Author's note: My first real shot at original fiction. I hope you enjoy it.
The Isle of Apples and the Scar in the DarknessIt was called the Isle of Apples...but as he looked about him he saw no sign of the red budding fruit. Only the silent tread of autumn leaves scattered across the wind.
No apples rolled onto his feet, for there were only the stones now, and the cold, bright white sun.
Soon, he knew, soon those bodies would be stretched out underneath that bright autumn sky like depressed leaves, torn from the stems and laid down before some eternal eye, unblinking, as
Arthur looked up, snapping shut the visor over his eyes. In the cold of the day the chain mail beneath his heavy armor seemed to rattle and dance, chattering irritatedly upon his weathered skin. Today, his very old bones seemed hardy, yet broken. Quite broken. He looked up. Something of his blood grew chilled with the passing of the lonely autumn wind.
Excalibur sat in his hand. The blade was sacred--born of enchantment--and today it shook in its scabbard, perhaps unnerved at the prospect of returning to its tumultuous place of origin. Arthur placed a hand over the hilt, lingering, and the sword obeyed; Excalibur was never nervous.
The isle was the last reminder of all that was lost, and of that which was yet to be gained. The bright white sun seemed a maddening round disk shining in his metal eyes, spinning so that the light fractured and shot out in a spectrum of glittering rays.

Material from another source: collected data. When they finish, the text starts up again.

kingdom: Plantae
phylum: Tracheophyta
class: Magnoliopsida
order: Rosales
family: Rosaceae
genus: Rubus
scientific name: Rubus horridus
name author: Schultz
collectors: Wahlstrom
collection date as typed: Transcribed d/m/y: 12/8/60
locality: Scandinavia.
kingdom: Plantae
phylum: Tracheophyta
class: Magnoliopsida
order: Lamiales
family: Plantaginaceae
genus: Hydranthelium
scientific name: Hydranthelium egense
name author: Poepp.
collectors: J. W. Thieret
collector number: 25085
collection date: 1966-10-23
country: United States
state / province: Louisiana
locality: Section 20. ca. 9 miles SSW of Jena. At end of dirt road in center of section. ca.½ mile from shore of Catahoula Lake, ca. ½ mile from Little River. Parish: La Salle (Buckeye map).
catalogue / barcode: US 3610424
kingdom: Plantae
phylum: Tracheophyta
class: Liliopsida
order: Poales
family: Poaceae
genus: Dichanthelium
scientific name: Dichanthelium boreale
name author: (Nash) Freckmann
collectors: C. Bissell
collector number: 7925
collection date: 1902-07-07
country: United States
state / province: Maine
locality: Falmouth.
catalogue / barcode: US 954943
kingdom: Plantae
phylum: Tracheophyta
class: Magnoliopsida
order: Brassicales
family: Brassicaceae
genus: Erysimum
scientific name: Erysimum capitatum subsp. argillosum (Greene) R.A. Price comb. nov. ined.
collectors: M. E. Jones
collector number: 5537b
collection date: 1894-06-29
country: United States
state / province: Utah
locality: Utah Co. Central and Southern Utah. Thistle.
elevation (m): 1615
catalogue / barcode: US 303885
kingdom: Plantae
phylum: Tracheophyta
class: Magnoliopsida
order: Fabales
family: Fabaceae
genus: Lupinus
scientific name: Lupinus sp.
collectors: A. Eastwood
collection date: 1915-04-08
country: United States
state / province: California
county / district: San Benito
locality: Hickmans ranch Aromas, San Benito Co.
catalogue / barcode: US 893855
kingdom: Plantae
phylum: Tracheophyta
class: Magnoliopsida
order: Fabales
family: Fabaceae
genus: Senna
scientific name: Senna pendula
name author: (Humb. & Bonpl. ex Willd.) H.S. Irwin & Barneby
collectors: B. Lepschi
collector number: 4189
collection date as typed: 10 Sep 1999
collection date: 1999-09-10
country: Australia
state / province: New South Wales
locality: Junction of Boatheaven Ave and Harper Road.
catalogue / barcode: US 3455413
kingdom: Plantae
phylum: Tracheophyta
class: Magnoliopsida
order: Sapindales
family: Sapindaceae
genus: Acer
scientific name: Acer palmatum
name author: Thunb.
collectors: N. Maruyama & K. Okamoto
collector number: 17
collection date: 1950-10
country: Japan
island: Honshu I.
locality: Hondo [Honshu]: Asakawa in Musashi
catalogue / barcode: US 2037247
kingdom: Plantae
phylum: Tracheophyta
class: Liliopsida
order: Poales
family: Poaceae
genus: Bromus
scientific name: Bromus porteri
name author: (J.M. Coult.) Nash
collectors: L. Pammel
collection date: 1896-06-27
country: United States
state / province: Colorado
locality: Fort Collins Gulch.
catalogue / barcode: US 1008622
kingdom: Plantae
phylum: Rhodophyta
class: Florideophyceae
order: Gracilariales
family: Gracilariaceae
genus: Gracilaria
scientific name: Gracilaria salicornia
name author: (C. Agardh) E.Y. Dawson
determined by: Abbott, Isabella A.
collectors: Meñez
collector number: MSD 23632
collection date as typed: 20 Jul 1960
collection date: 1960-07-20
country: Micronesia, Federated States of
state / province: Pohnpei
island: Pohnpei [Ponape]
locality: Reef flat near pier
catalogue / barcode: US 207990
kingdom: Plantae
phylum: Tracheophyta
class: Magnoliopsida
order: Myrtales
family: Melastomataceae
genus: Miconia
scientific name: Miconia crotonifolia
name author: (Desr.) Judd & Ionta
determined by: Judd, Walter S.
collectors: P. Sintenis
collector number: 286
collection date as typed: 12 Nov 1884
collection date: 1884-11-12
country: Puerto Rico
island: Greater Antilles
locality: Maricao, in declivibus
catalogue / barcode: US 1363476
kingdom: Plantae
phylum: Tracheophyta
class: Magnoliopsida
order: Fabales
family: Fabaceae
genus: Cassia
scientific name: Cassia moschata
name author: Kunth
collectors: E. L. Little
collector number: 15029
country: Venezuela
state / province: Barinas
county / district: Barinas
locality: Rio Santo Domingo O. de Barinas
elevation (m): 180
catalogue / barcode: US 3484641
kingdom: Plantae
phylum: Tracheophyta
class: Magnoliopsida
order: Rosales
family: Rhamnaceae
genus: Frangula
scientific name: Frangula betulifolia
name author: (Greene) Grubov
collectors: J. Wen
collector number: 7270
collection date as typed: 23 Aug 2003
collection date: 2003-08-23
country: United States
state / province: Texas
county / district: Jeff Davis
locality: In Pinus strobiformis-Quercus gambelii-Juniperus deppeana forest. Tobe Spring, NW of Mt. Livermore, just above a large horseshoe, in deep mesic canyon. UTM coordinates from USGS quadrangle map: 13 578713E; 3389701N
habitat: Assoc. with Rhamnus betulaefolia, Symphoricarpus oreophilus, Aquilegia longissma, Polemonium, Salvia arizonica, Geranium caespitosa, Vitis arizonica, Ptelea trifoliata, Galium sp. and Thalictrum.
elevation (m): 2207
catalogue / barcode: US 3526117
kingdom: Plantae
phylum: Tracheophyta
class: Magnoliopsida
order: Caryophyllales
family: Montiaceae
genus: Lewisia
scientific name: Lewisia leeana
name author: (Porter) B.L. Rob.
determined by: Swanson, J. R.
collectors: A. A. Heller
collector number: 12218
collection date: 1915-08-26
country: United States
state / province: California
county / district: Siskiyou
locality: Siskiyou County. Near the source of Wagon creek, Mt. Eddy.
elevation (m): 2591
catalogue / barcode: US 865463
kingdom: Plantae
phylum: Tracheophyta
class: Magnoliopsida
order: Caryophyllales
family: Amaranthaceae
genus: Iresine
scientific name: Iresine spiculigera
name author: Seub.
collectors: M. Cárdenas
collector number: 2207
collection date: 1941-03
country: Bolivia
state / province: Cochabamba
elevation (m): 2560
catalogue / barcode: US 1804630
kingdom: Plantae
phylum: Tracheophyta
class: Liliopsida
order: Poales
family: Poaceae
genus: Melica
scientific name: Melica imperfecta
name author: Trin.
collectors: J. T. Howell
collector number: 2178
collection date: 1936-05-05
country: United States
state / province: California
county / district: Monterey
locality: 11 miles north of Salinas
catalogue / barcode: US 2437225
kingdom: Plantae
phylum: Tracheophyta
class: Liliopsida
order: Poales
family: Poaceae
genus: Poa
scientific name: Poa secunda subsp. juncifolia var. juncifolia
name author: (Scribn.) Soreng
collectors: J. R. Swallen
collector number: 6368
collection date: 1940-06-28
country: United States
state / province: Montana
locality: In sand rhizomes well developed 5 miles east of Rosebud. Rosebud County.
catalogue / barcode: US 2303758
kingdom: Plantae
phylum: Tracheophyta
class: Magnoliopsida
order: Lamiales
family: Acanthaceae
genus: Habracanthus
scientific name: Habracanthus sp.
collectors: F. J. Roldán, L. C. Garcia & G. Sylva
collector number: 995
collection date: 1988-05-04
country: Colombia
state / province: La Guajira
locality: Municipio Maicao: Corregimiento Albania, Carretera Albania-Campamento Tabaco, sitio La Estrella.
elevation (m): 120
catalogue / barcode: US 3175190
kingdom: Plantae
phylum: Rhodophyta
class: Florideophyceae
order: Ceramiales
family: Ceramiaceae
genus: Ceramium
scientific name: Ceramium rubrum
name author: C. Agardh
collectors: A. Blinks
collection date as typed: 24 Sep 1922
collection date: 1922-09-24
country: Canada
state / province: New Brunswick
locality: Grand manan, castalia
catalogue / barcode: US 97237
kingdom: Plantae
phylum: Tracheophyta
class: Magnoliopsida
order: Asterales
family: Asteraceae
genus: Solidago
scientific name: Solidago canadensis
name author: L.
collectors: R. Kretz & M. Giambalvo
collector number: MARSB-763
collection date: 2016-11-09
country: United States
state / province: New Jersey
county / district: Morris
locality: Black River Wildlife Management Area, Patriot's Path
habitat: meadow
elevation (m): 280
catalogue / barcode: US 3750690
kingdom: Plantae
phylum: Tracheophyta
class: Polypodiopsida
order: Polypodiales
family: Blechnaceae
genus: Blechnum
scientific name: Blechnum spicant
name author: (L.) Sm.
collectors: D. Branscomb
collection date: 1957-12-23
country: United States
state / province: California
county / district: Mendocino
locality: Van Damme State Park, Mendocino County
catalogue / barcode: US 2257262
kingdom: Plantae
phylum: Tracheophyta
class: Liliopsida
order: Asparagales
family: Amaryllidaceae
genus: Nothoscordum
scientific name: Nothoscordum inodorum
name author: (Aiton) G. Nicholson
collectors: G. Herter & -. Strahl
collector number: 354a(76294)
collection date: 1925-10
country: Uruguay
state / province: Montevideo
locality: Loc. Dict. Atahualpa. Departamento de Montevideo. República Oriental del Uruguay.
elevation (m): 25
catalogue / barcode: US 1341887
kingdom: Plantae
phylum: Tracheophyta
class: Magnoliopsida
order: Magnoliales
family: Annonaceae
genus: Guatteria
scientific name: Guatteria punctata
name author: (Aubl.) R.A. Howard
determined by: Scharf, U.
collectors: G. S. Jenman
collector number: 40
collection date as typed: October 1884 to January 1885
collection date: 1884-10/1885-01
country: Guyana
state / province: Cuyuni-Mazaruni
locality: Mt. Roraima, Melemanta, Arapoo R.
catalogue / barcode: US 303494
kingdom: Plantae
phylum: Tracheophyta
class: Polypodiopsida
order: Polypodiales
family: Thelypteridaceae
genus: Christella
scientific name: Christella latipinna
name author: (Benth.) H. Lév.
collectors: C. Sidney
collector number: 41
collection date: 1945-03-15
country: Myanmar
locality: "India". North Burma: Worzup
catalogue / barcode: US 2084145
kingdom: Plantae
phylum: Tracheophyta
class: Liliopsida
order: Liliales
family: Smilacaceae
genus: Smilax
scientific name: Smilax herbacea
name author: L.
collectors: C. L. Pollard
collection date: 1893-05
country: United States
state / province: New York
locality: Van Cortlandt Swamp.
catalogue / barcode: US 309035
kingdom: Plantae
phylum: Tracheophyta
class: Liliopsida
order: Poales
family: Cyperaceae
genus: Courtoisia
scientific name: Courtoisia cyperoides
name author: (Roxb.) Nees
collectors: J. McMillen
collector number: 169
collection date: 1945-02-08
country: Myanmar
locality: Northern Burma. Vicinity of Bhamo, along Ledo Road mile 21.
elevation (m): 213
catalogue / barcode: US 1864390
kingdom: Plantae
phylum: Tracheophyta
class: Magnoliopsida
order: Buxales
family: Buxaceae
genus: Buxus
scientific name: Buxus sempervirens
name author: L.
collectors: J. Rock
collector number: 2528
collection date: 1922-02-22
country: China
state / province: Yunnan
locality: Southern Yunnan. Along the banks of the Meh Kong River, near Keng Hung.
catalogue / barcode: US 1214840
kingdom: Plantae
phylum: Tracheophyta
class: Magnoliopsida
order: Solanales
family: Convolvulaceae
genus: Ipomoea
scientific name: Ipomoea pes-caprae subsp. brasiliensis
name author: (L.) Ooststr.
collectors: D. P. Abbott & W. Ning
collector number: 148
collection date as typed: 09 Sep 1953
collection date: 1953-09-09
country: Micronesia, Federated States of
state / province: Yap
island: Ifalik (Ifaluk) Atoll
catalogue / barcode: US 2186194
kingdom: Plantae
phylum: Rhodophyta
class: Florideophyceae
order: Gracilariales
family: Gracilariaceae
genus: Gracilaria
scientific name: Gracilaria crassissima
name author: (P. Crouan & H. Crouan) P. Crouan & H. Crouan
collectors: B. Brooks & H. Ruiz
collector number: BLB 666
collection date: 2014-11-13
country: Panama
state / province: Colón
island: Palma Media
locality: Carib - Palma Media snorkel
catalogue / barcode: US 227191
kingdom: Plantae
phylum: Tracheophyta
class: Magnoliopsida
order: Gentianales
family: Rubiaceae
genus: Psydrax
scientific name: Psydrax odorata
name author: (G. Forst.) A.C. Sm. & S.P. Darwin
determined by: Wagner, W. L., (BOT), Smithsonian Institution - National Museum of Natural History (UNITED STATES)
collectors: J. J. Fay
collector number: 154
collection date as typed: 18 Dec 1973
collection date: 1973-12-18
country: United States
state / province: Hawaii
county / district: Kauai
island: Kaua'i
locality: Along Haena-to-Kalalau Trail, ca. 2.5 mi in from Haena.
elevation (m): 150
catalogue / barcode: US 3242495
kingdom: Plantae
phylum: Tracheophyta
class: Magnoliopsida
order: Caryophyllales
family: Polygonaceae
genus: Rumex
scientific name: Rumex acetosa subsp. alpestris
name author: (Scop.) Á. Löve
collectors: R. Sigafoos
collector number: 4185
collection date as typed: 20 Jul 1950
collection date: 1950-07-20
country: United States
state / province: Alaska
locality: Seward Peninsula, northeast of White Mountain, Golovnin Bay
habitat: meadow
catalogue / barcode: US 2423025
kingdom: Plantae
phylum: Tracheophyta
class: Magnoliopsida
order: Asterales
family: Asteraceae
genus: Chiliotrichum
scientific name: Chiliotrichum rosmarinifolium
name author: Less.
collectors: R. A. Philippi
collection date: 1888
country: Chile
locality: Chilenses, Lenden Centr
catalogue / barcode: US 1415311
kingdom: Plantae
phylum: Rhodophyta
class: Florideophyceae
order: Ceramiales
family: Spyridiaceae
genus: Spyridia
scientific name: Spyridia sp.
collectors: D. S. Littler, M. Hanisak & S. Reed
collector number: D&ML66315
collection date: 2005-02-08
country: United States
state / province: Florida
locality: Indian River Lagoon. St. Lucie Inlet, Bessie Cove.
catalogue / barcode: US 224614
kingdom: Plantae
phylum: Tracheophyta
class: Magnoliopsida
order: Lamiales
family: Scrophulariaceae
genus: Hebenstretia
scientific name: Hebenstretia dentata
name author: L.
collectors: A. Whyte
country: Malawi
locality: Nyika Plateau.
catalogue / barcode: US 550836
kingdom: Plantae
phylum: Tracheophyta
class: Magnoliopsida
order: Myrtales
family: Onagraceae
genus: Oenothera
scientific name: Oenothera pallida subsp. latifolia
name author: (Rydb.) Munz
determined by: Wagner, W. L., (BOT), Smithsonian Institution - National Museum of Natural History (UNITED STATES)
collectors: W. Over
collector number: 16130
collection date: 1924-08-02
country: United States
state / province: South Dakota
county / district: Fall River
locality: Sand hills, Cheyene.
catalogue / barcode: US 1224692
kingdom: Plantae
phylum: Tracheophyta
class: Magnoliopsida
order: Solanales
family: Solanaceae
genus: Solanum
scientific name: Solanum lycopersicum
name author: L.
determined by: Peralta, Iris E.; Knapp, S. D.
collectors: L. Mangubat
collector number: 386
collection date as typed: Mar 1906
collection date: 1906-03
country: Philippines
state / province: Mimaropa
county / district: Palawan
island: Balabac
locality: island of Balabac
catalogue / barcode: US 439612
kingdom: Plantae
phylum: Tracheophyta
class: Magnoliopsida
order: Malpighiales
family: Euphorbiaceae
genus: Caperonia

Like the light of the Avalon sun, such became the Round Table, each soul sitting at it becoming so vehement in his own nature that, once the wheels of treason and unrest had been turned, Arthur could not pull down again on the hub, becoming stuck in the throes of passion and denial. He was destined to be the centrality upon which the chaos pivoted as faces came and faces went. Like a distraught, well-meaning father, Arthur had tried to instill some notions of peace, mercy, and justice into his men. In doing so he was as one who tries to stimulate a dulled horse to run. Peace, mercy, and justice had instead become fragmented, twisted to each man's earthly need, and shot out into the world as broken, hollow arrows of righteousness and justification.
Here, Avalon was the intersection, the tiny Isle of Apples surrounded on all sides by black English waters. It was the realm of witches, unspoken magicks and forgotten transgressions. All of the sins, blunders and ignorances of Arthur's life came to a crashing convergence here: his command by the arrangement of too many voices, and not nearly enough insight; Morgause's deception and the birth of Mordred; the fateful meetings of the Queen and the Knight of the Lake; his own sickly oblivion, leaving many of these personal matters to fate; the slow but certain dissemination of the kingdom; his moral folly in pursuing the Grail, only to lose all hope of true prosperity; Lancelot held at Joyous Gard in Northumberland; Mordred's treason, calculation, and the matter of the forged letter; Gawain's spasms of civil destruction; Guinevere fled to the Tower of London; his refusal of her papal-induced apology. The primary emotion propelling his life forward had been the boon and bane of rage.
A man's life is as candlelight. Conception is set forth by the striking of the match, ignited by the might of initial force. The young flame, growing, is sustained by the warmth of the bearer, and, at the right conversion of time, transferred to the wick of the candle, where it burns long and hard. Slowly, so slowly, the wax drips down the sides of the glass container, spreading in influence as ringlets of wisdom emanate with age...such emotion is what fuels the apparent power of youth. But as a man grows older he loses some of his fuse. It is then that he may begin to realise the core power hidden in simplicity, truth, honesty, and, above all, forgiveness.
Arthur had never forgiven himself. He was as the candle that tried too hard to burn, pushing its own little light against the might of the seemingly endless darkness...in the very opposition of darkness he had sputtered, for he was, indeed, still human. But with the passage of time, he had learned to be as a quiet flame, a spark that dies out right before the night dissolves into final void. He was a special flame: the great, quiet fire within him dared to burn eternally, however faint the echoes were in the darkness, for, as the night dissolved, one may have looked up unto the cosmos. There, the memory of light flickered like a comet tail streaking in faded brilliance across the black canvas. To the insensitive observer this night may have seemed to remain the same, but, if one focused properly, slowly, the small single streak permanently scarred the darkness.